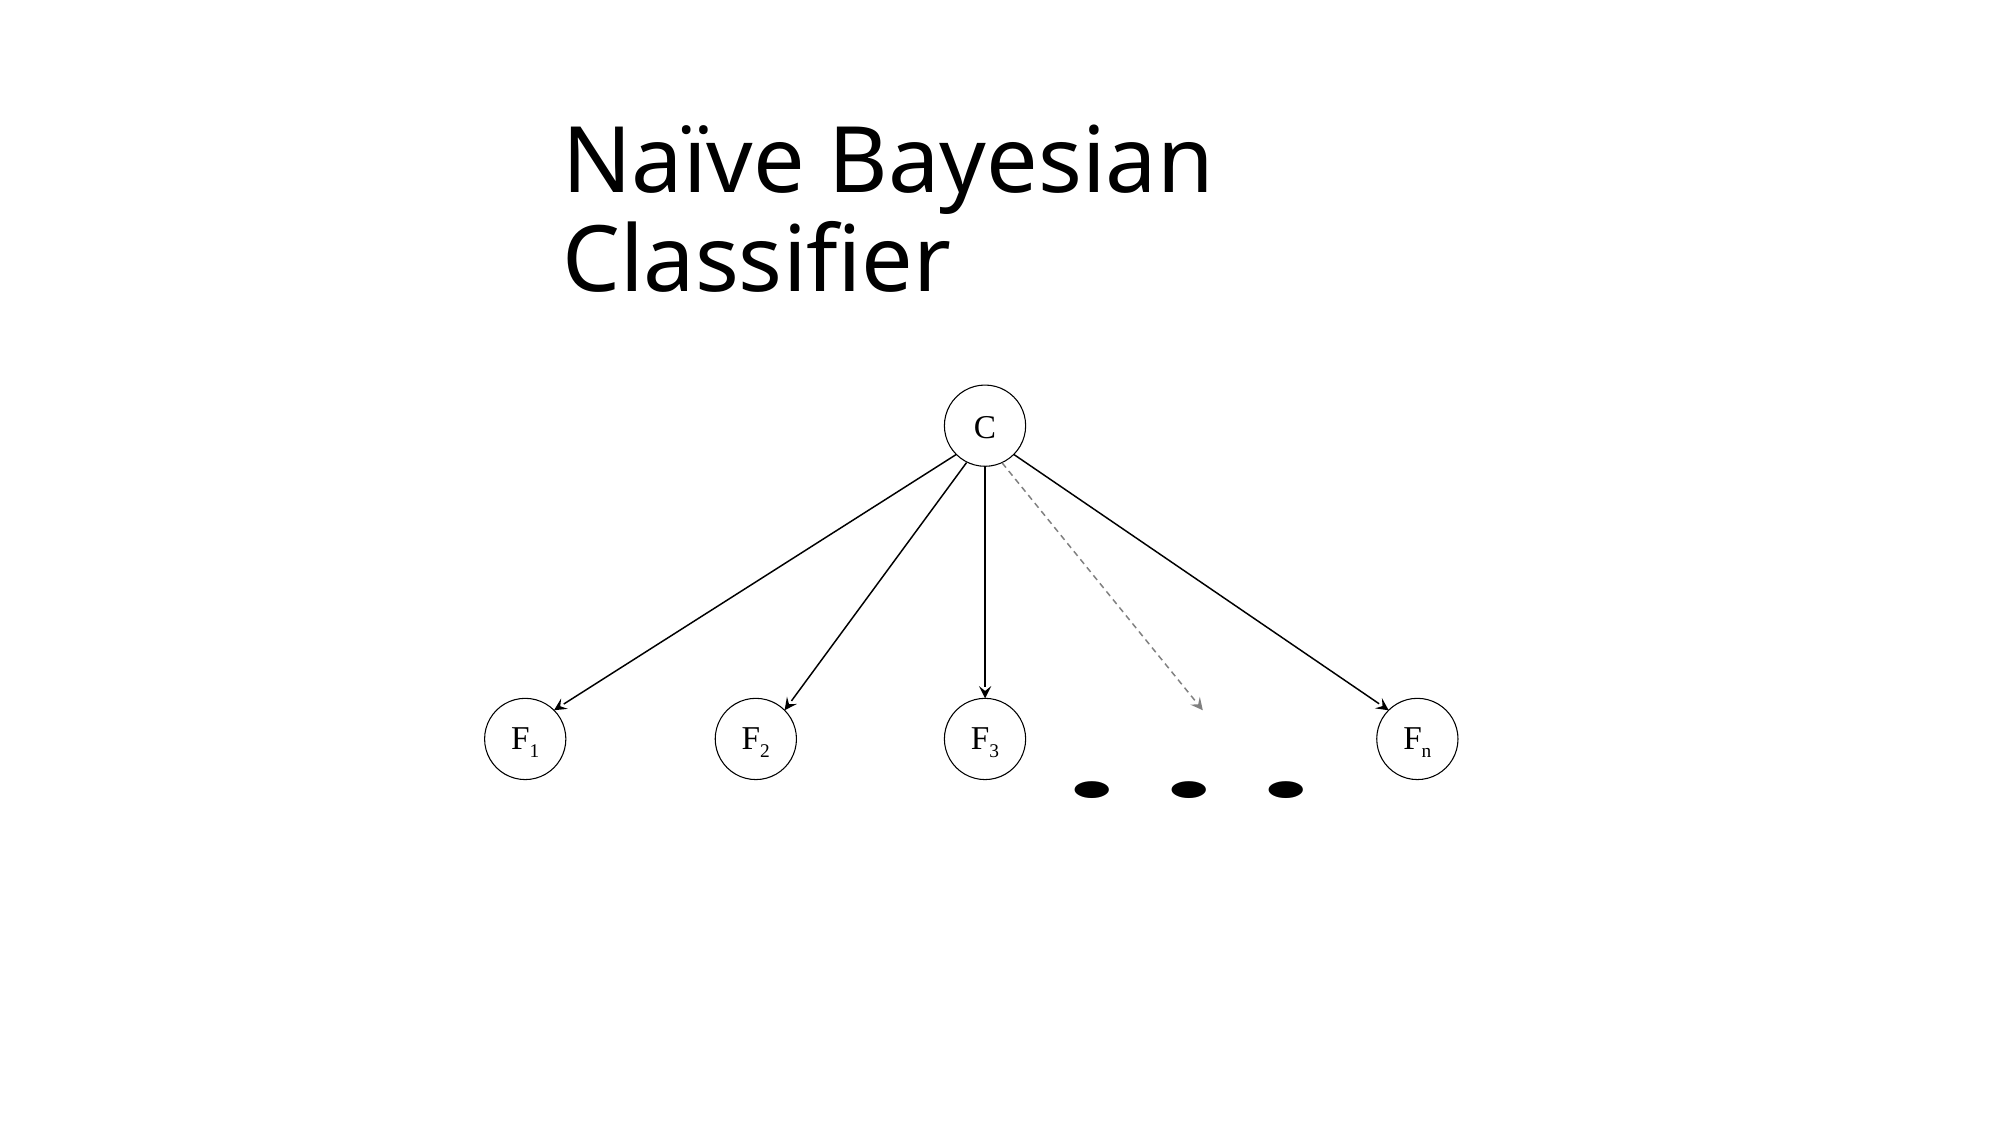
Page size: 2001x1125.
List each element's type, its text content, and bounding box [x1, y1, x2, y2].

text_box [1002, 454, 1458, 831]
title Naïve Bayesian Classifier [547, 103, 1481, 322]
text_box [944, 466, 1002, 780]
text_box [484, 385, 1026, 780]
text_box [715, 462, 967, 780]
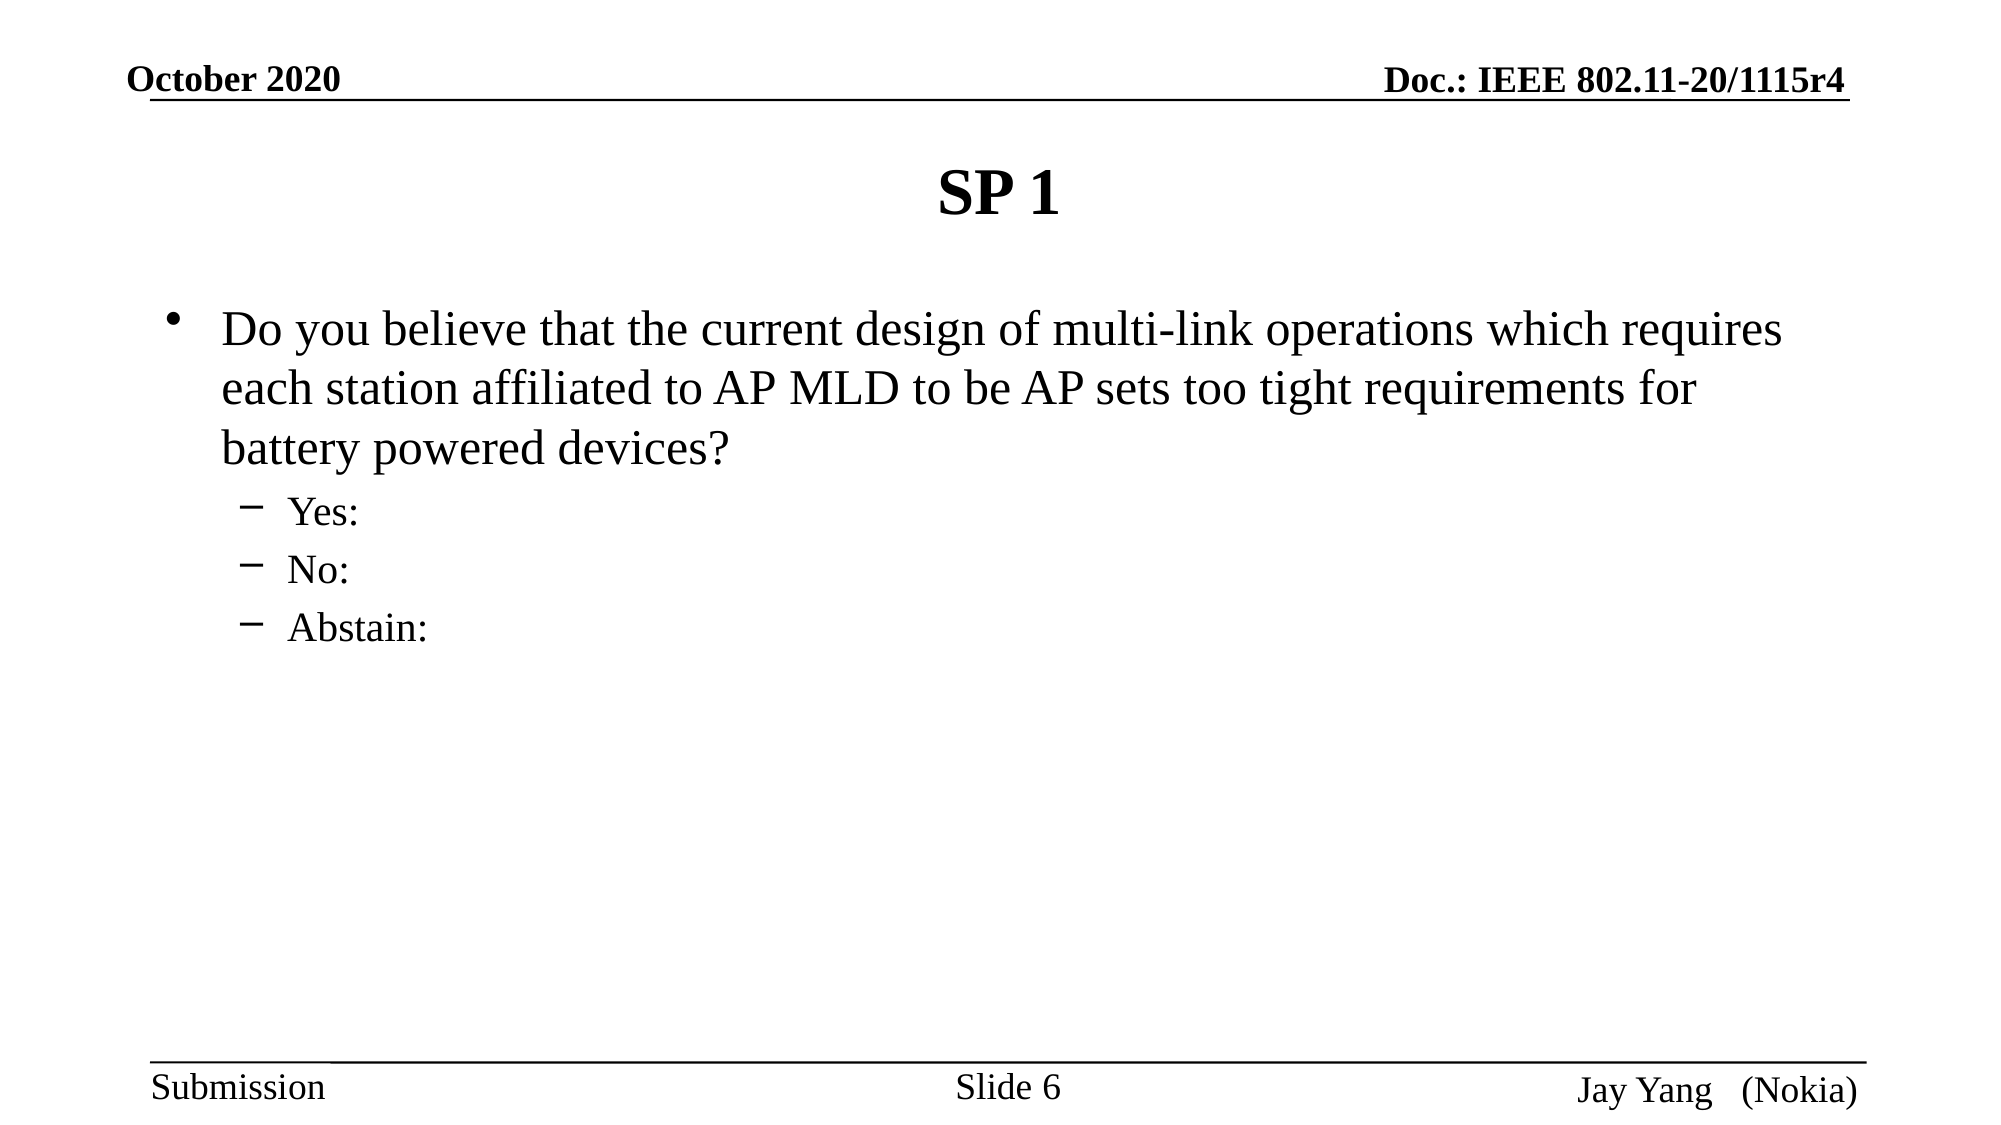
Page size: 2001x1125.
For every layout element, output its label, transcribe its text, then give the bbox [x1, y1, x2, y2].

footer Jay Yang (Nokia) [1565, 1064, 1859, 1111]
slide_number Slide 6 [942, 1061, 1075, 1108]
list Do you believe that the current design of multi-link operations which requires each station affiliated to AP MLD to be AP sets too tight requirements for battery powered devices? Yes: No: Abstain: [149, 287, 1851, 1038]
title SP 1 [149, 112, 1851, 263]
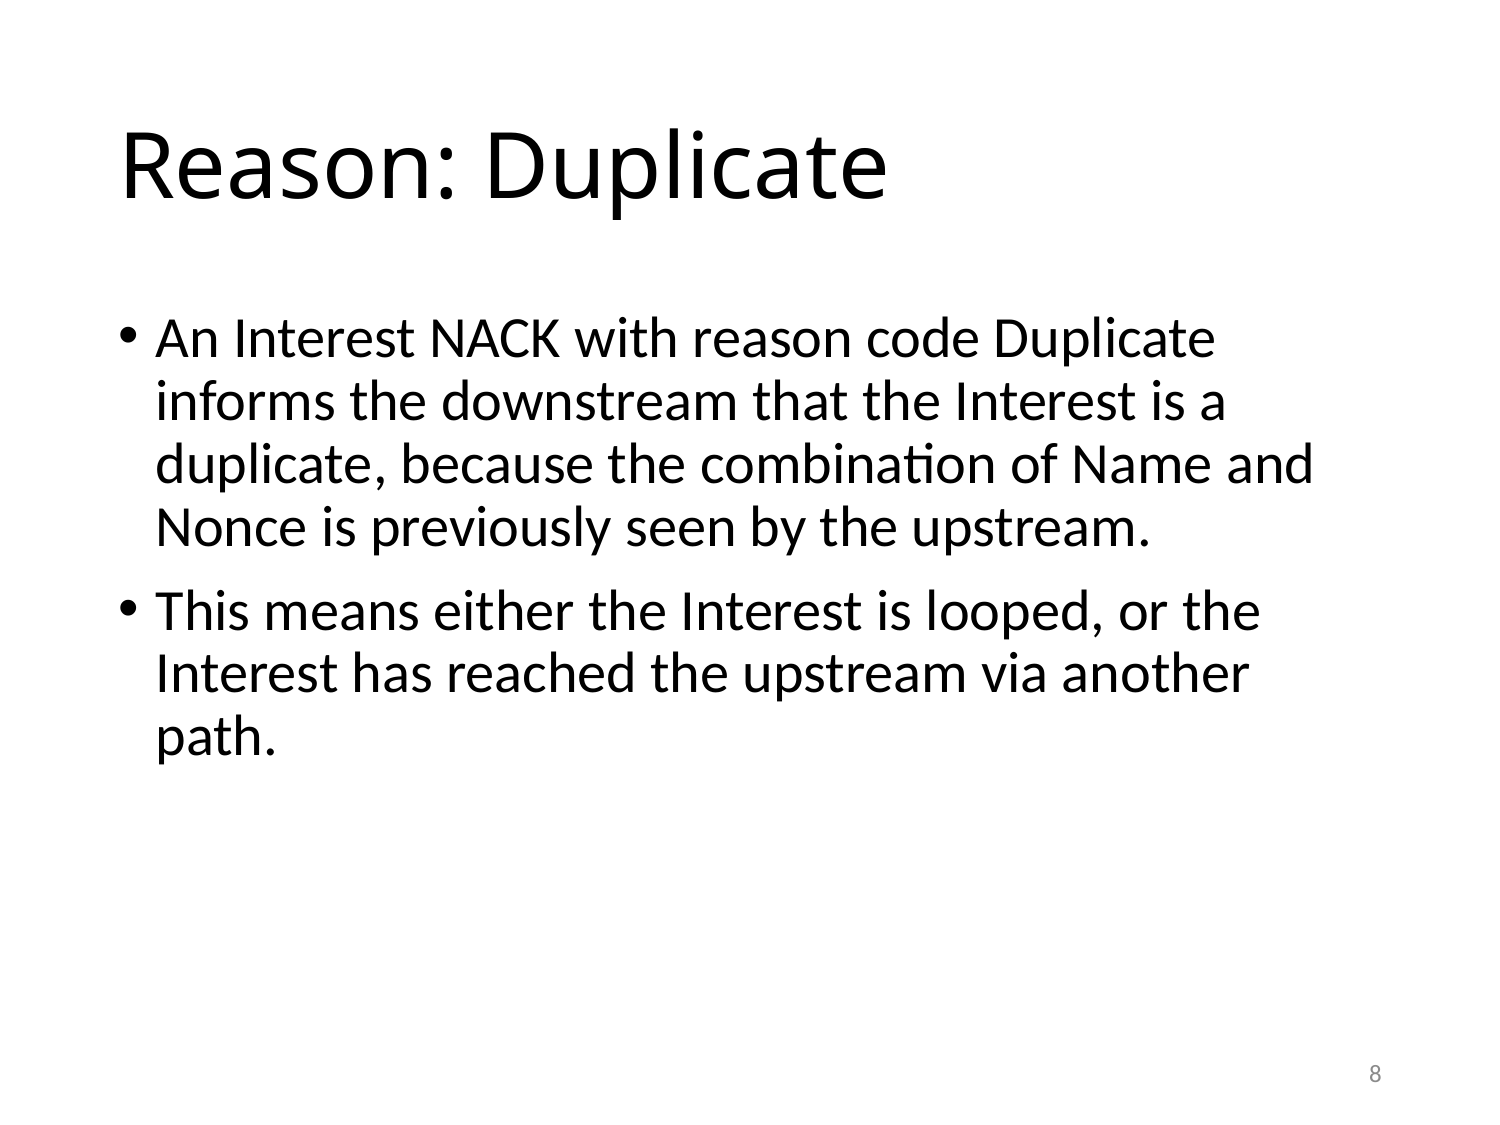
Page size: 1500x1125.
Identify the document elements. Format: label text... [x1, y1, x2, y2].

○ ○ ○ ○

- **WORK TO BE COMPLETED**: Restate word for word the lines that begin at the one containing "text_box [484, 385, 1026, 780]" and end with the final line of the records. Pictures stay out.

- **ANSWER BOX**:
text_box [484, 385, 1026, 780]
text_box [715, 462, 967, 780]
Page size: 2001x1125.
For every layout element, output its label, transcribe its text, then give the bbox [x1, y1, x2, y2].

footer Jay Yang (Nokia) [1565, 1064, 1859, 1111]
slide_number Slide 6 [942, 1061, 1075, 1108]
list Do you believe that the current design of multi-link operations which requires each station affiliated to AP MLD to be AP sets too tight requirements for battery powered devices? Yes: No: Abstain: [149, 287, 1851, 1038]
title SP 1 [149, 112, 1851, 263]
Page size: 1500x1125.
Identify the document elements. Format: label text... [x1, y1, x2, y2].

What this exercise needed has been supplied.